What does “healthy and safe” really mean? Every parent wants to give their child the safest possible start in life. With modern technology has come great strides to make sure that babies are not born with birth defects or other unsavory conditions. “Safe” can encompass a whole host of problems, including but not limited to; not having to watch the baby until it is born, abbreviated early rupture of membranes (EROS), c-section, abortion, deformed babies, premature babies, and many, many others.
Most women know, even by the time they become pregnant, that watching their baby wither, die, nurse, or otherwise escape can break even our most positive minds. But what about the children who are born healthy. Are they more special than those who aren’t? According to the Wellness Treatment Center, more children are born with health conditions than without. The Center attributed this to improved prenatal care whereinto all forms of care – prenatal, prenatal, and postnatal care – better prenatal care helps baby spend its time in the womb with fewer birth defects. Even finding out the baby isn’t theirs – but that he or she may have genetic disorders may be exciting. It’s always a mystery. “Maybe they’re not my exact genetic parents. Why did this happen? I’m a healthy person, so what’s going on?” Some times having a genetic condition that passes in the general population, such as mild arthritis, might be “a dream come true,” depending on the circumstances. The whole thing feels life-changing or at least strange – the way a sudden pregnancy often is. Either way, it is “natural” in nature that you want to keep the baby as healthy as possible and, so you want that baby to have the best possible start in life, and you hope that he or she will be born a “normal” baby only to find out, while working on the web, that the baby will have birth defects or even chromosomal abnormality. A great deal of what doctors do at every step is to share with parents about how influential certain things are and how to consider those things. Proper prenatal care is also very important.
What the statistic says
When it came to “healthy and safe” I found that it just didn’t feel as natural as some other terms. And I found there have been no studies done to compare the incidence of birth defects to how many children are born healthy. It simply seemed too crazy to think all these tests were going to keep our babies as healthy as possible. Then I discovered the results of a study that is very well known. The study followed 73, 1090 pregnancies in an area chosen so that mothers would have easier access and not have much travel expenses, plus when the study was started the midwife was trained to be the study’s lead researcher.
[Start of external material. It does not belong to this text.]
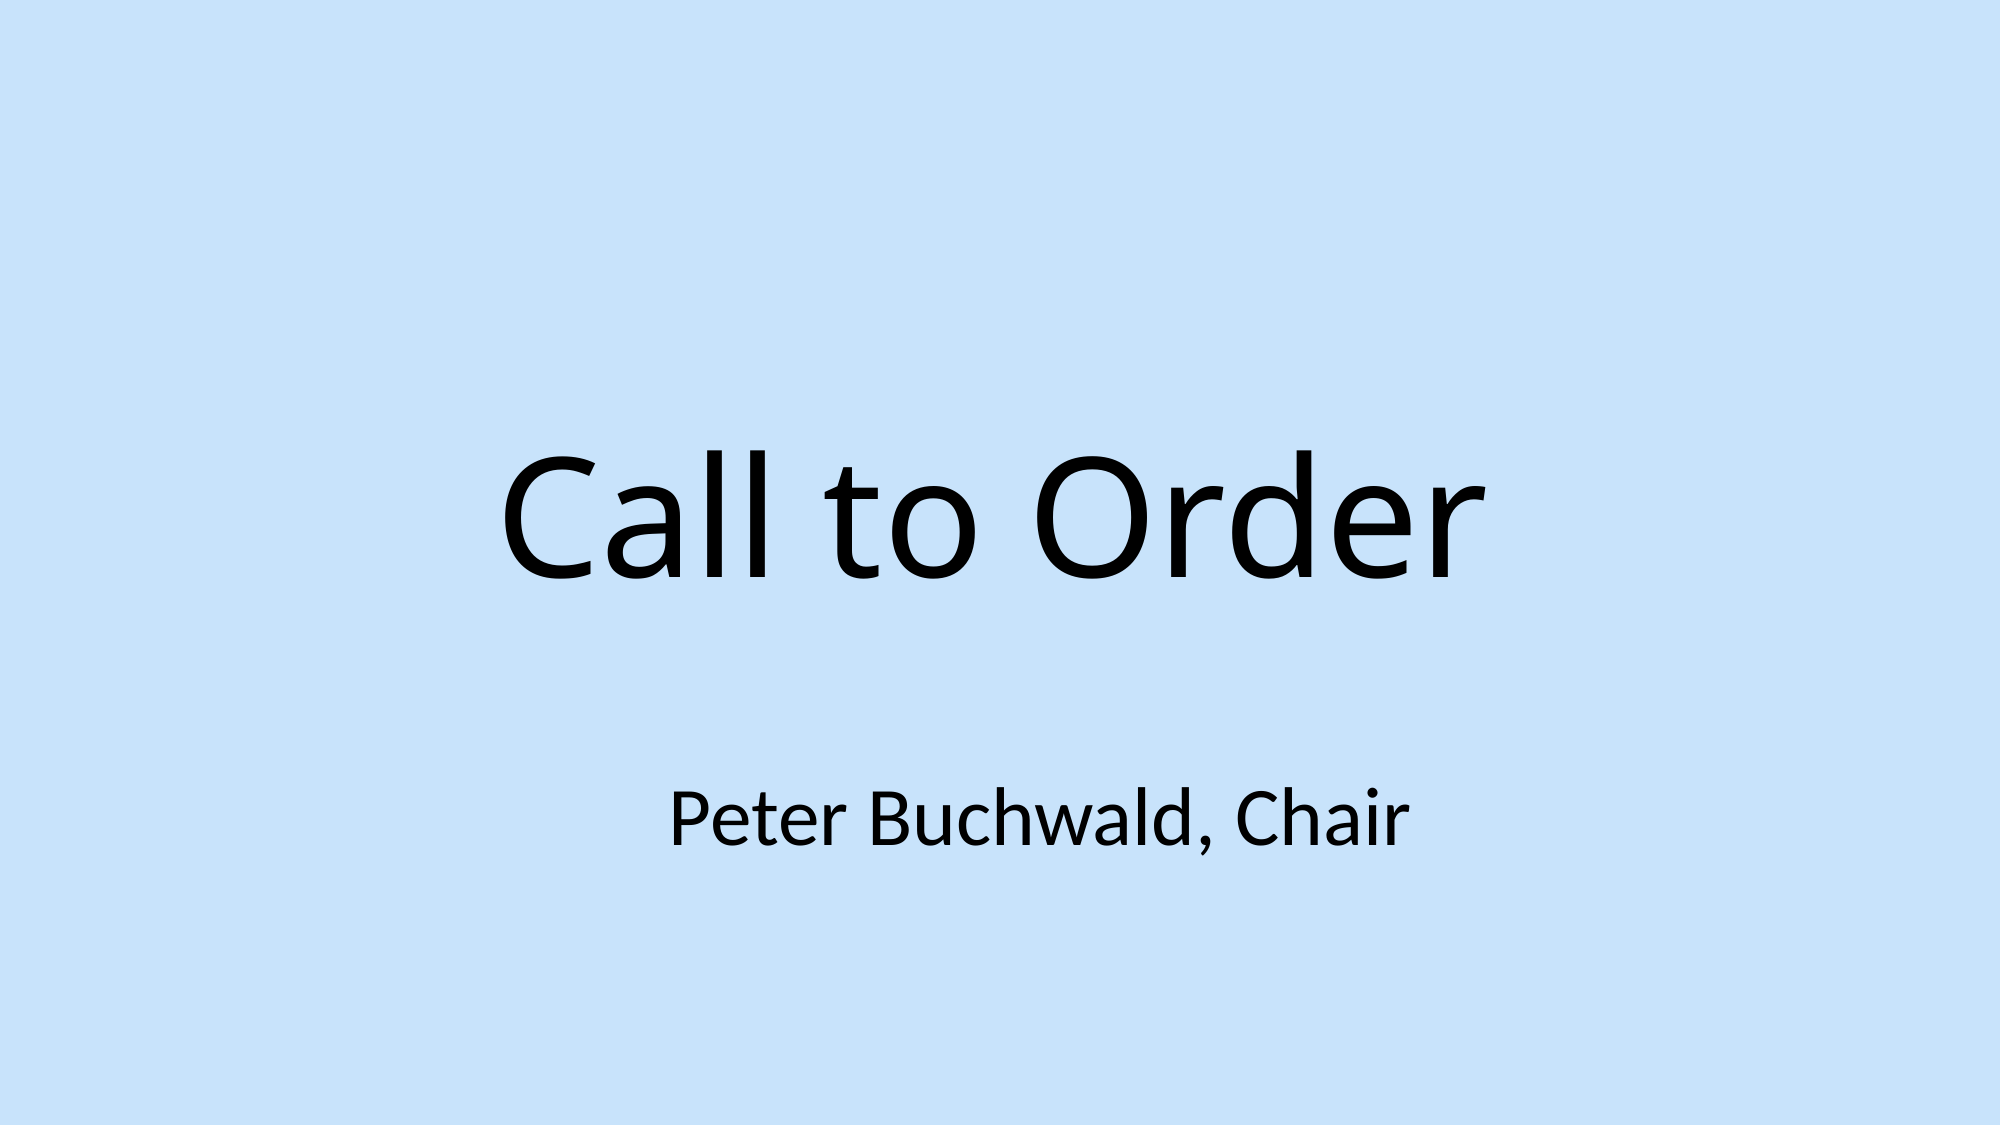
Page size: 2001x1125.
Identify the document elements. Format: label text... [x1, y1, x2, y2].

text_box Peter Buchwald, Chair [368, 754, 1713, 870]
title Call to Order [129, 415, 1855, 633]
And here are some very alarming (evidenced by the study’s longitudinal follow-up two years follow up):
- Nine in ten children (19 percent) born at term are born with a neural tube defect, which causes very serious mental disability when the baby is born. The instances of neural tube defects were four times more in children of mothers who smoked, drank, or took drugs during the five months before conception and birth. (This is completely borne out by the Center for Disease Control.)
- Twenty-four percent of all children are born with cardiac defects.
- Flopping onto their back (retaining their blood pressure instead. to help prevent SIDS) surpasses 300,000 births per year. Including the infrequent case of sometimes-failing Tommy surgery, over half a million babies are born with a birth defect annually.
- Six to ten times more boys than girls have oral cavity rejects.
- Forty-four percent is diagnosed with cleft lip, and more rarely, palate buds are kept together as opposed to broken (based on the study).